Yesterday’s post was a bit sad and whilst I’d love to say that I’m over it and that the world is all unicorns and rainbows and shiny things now, it’s not. It’s going to take a while to get to that point because I have a lot of stuff to go through (mentally, emotionally, and physically) to prepare for my happy future. It’s stressful and overwhelming but I am trying to be positive, really.
One of the things that has me thinking positively is the realisation that once I’ve actually left my job and my house, I will be free to spend time relaxing and sorting things out in my head—something I’ve not really had a chance to do since Paul died more than two years ago. And all of the sudden I’m going to have three weeks or so with no responsibilities. So here’s how I imagine myself spending those three weeks:
First, I have to be realistic and acknowledge that my Dad probably has a list of projects for me to help with around the house. Mom probably has a list, too. But I also know that I enjoy helping the folks (delayed obedience I like to call it) so that’s OK. Plus that, Dad’s projects will probably be great for some cross training (i.e.: free weight lifting!). Of course, the folks aren’t going to keep me busy from dawn to dusk, so that’s where the rest of the plan comes in.
I’m planning to get some training runs in most days and maybe some bike riding for cross training. I’m planning to sit in the back garden with a book (or my Kindle) soaking up the sun. I’m planning on eating lots of good food that my folks cook for me (really, I’ll try to get out of as much cooking as possible!). I’m planning on meeting up with friends and siblings for lunch and coffee. I’m planning to head up to the lake with my book (or my Kindle) to soak up the sun. I’m planning to hang out with my nieces and nephews as much as possible.
Oh! And I’m planning to attend the Eberle Family Reunion at Ocean Shores—with a pre-reunion camping trip with Uncle Mike for good measure. And I’m planning to attend the multi-year Cle Elum Roslyn High School reunion. And I’m planning to sit in front of the local coffee shop with a book (or my Kindle) soaking up the sun, chatting with the other locals in the way that small town locals do. (Might as well enjoy these few weeks of ‘being a local’ once again.)

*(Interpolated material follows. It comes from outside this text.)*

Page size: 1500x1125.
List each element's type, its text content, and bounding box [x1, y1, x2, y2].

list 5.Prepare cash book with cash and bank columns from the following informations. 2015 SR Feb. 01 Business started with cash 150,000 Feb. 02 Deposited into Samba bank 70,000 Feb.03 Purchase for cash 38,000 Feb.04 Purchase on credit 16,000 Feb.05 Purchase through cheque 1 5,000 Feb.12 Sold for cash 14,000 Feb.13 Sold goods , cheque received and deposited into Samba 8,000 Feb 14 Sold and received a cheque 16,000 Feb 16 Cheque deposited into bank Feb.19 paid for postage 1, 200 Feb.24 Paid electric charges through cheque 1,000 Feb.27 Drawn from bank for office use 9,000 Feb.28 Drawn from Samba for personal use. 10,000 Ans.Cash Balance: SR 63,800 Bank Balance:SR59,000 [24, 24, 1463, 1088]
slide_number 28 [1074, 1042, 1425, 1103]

Of course I know that my emotions will get the better of me from time-to-time and that my relaxing time will also be emotional crying time. But I’m pretty sure that just having time to be with my thoughts—without the pressures of work—will help. I just have to remember not to get bored. Or if I do get bored, I can’t tell my folks because growing up, once you said ‘I’m bored’ they’d put you to work—and you couldn’t take those words back!